FRANCIS BRET HARTE: FIEBRE DEL CUENTO AMERICANO. por Marina Porcelli

FRANCIS BRET HARTE: FIEBRE DEL CUENTO AMERICANO

por Marina Porcelli


En 1853, con 18 años, Francis Bret Harte, que había nacido en Nueva York, se instala en California. La sociedad convulsionada de las ciudades, con sus tecnologías incipientes, convivía en esa época del siglo con las vastas regiones rurales que albergaban a pioneros afiebrados por la búsqueda del oro. Publicando crónicas sobre la vida de estos mineros en The Californian, Bret Harte inicia y moldea una carrera literaria que lo propondrá como uno de los precursores del cuento corto, el short-story. Muchos escritores, sin embargo, acusaron a Harte de no haber sido minero de tiempo completo; Chesterton, incluso, niega que “en la labor de Harte haya algo típicamente americano.” “Bernardo De Voto (…)”, señala Borges, “ha escrito que Bret Harte era un impostor literario.” Vale decir, se le achaca cierta infidelidad a sus retratos de la vida del oeste, un falseamiento de la verosimilitud o, lo que es lo mismo, una disposición engañosa para lo que comúnmente se concibe como color local. No hace falta aclarar que estas acusaciones son absurdas, equivalen a inculpar a Kafka por no haber sido mono cuando narró Informe para una academia o a Heinrich Böll por no haber sido payaso. Por otro lado, Borges zanja el dilema: si Harte hubiera sido minero, afirma, no habría sido escritor. Entonces bien, la categoría de color local –que supone que la obra es taimadamente vista como “un otro”- se inutiliza si implica una prosa atestada de vestidos y paisajes tradicionales, de giros autóctonos, o de regionalismos. Ya lo sabían Graham Greene y Malcolm Lowry, por ejemplo, cuando hablaron de México. Salvando las distancias, Joyce tuvo que irse de Irlanda para contar limpiamente Dublín. Y fue el mismo Lowry el que respondió, en una carta a Jonathan Cape, ante la acusación de “color local a paladas”: “todo lo que hay allí”, dijo, “tiene su razón de existir.” Esta última frase define la narrativa de Harte.

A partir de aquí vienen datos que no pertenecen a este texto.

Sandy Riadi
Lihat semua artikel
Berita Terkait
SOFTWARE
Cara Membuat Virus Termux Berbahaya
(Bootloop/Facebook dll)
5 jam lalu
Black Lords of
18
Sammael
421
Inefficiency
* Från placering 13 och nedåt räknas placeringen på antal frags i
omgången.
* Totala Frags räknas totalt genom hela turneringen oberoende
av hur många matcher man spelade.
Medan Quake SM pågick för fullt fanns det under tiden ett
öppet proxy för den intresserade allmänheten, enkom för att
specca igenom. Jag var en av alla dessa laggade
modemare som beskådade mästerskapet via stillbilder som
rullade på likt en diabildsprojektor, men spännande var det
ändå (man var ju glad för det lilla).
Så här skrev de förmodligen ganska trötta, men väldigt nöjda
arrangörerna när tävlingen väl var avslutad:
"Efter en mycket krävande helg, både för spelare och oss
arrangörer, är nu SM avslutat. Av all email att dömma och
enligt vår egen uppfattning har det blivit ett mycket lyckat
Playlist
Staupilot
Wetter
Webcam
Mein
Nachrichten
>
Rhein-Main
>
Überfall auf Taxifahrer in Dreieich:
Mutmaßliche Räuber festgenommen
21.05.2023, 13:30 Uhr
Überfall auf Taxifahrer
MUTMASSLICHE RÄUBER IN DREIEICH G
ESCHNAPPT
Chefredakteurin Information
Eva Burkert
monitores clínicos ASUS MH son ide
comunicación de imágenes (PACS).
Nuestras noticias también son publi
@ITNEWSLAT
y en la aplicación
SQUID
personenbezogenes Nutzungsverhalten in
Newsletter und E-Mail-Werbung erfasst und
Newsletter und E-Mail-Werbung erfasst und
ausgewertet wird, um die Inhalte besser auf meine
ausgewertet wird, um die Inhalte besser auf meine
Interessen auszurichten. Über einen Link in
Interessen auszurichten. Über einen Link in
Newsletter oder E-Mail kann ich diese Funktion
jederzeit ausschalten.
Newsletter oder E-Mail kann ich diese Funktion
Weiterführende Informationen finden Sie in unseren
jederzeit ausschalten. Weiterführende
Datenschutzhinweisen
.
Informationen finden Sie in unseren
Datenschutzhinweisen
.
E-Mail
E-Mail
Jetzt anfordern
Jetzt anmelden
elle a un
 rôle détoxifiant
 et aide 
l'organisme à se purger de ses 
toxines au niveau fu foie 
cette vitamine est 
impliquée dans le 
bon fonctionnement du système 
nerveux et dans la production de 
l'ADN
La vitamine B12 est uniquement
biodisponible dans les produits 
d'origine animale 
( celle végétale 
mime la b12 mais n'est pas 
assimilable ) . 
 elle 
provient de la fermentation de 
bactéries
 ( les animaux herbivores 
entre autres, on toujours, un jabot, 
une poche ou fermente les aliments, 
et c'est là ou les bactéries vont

Hasta sus 35 años, Bret Harte, precursor de Mark Twain y de O. Henry, escribe sus mejores cuentos cortos. Género que Europa no desarrolla, y que el autor estadounidense perfecciona a fuerza de humor, ironía y una ternura tan permanente como solapada. Prueba de su lírica es que su apellido suele ser menos recordado que las metamorfosis de la mina en La suerte de Roaring Camp (1868) o los versos homéricos evocados en Los exiliados de Poker Flat. Si la imagen de la fiebre pionera es lícita, en 1870, alcanza su pico y desciende de temperatura bruscamente: desde entonces, la obra de Harte no hace más que copiarse o plagiarse a sí misma. Ni sus poemas ni sus novelas posteriores poseen la envergadura de las historias mencionadas. A partir de 1878, Harte reside en Alemania. Pasa los últimos 24 años de su vida en Europa, y muere en Londres, en 1902.